Sie sehen nicht gleich aus, als gehörten sie zusammen. Zwei, drei Bärtige mit kurzgeschnittenem Pony, ein Muskelbepackter im engen T-Shirt, ein knallgelbes Polohemd, Vornamen wie Said oder Nuriddin. Sechs, die starr nach vorn blicken zwischen 16 Justizbeamten, nur einer, der unruhig wippt, der grinsend in den Saal schaut oder kopfschüttelnd. Und einer, der mit 47 Jahren auch sichtlich älter ist als die anderen und so etwas gewesen sein soll wie ein Chef. Diese Sieben sollen sich gleich nach ihrer „koordinierten Einreise“ zusammengetan haben zu einer „abgeschotteten und konspirativ agierenden islamistisch-dschihadistischen Vereinigung“. Sagt Oberstaatsanwalt Simon Henrichs, der von der Generalbundesanwaltschaft in Karlsruhe gekommen ist – für schon jetzt geplante 45 Prozesstage.

Volle Anklagebank: Hinter der Glaswand nahmen am Dienstag sieben Angeklagte und 16 Justizbeamte Platz. Die Zentralasiaten werden von zwölf Verteidigern vertreten.
Volle Anklagebank: Hinter der Glaswand nahmen am Dienstag sieben Angeklagte und 16 Justizbeamte Platz. Die Zentralasiaten werden von zwölf Verteidigern vertreten. © FUNKE Foto Services | Lars Heidrich

Mittelsmann und Anführer sitzt in den Niederlanden

In seiner Anklageschrift kommt auch jemand vor, der im Hochsicherheitsgebäude des OLG gar nicht anwesend ist: ein Tadschike, der seit vier Jahren in den Niederlanden wohnt und von dort aus als eine Führungskraft des „Islamischen Staates“ die Gruppe angeleitet haben soll. Es heißt, dieser A. hat an diesem ersten Verhandlungstag einen Haftprüfungstermin in Rotterdam. Er soll gesagt haben, wie man Mord und Totschlag organisiert, detailliert auch Vorgaben für Anschläge und deren Vor- und Nachbereitung gemacht. Und immer wieder erinnert haben an die laut Staatsanwalt „menschenverachtende Ideologie“: Er schickte wohl Suren aus dem Koran, Durchhalteparolen, Schriften, in denen der „Heilige Krieg“ verherrlicht wurde und der Märtyrertod im Paradies.

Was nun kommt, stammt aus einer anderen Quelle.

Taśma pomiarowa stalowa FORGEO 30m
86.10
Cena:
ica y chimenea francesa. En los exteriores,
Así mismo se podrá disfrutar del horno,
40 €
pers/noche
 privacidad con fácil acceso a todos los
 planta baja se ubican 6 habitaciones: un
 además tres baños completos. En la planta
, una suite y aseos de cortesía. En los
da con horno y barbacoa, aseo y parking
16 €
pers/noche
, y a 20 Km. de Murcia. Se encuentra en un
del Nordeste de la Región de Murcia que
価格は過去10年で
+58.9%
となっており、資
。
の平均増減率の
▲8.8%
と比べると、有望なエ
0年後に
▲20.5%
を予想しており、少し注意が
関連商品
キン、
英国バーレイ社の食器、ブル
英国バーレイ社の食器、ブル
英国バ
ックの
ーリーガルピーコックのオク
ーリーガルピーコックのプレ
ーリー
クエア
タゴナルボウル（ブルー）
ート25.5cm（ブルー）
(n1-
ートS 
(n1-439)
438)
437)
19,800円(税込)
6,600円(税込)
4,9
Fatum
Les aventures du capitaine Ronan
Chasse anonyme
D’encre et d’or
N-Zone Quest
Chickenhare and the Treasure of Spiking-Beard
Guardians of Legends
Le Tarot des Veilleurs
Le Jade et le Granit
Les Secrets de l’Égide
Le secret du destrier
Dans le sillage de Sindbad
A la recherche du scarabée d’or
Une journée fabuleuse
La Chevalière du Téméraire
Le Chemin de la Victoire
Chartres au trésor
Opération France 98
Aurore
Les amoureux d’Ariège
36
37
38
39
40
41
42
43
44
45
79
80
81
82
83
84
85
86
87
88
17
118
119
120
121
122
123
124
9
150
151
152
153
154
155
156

Alles, damit die neuen Mitglieder des IS-Ablegers „Islamischer Staat Provinz Khorasan (ISPK)“ dabeiblieben in ihrer Opferbereitschaft, beim „Kampf für Allah“. Da war der Jüngste, ein 21-Jähriger, der wie auch ein 31-Jähriger in Gelsenkirchen wohnte. Die bei Treffen in der Stadt dabei waren und als aus einer Herner Moschee Tüten unbekannten Inhalts herangeschafft wurden. Womöglich auch, als sie aus einem örtlichen Baumarkt Chemikalien für Poolreinigung und Schädlingsbekämpfung besorgten. Da waren ein 30-Jähriger mit Wohnsitz in Gladbeck, ein 28-Jähriger aus Düsseldorf.

Blankoformulare mit Treueeid für den IS-Kalifen

Und ein gleichaltriger Turkmene, der aus Ennepetal zu den meisten der 58 Treffen kam. Der Kontakte knüpfte zu Sprengstoffexperten, der sich im Internet Bedienungsanleitungen für Waffen ansah, der Blankoformulare verteilte mit einem Treueeid auf den Kalifen des IS. Und der nach einem Anschlag im afghanischen Kabul mit mehreren Toten motiviert gewesen sein soll: Wann können wir?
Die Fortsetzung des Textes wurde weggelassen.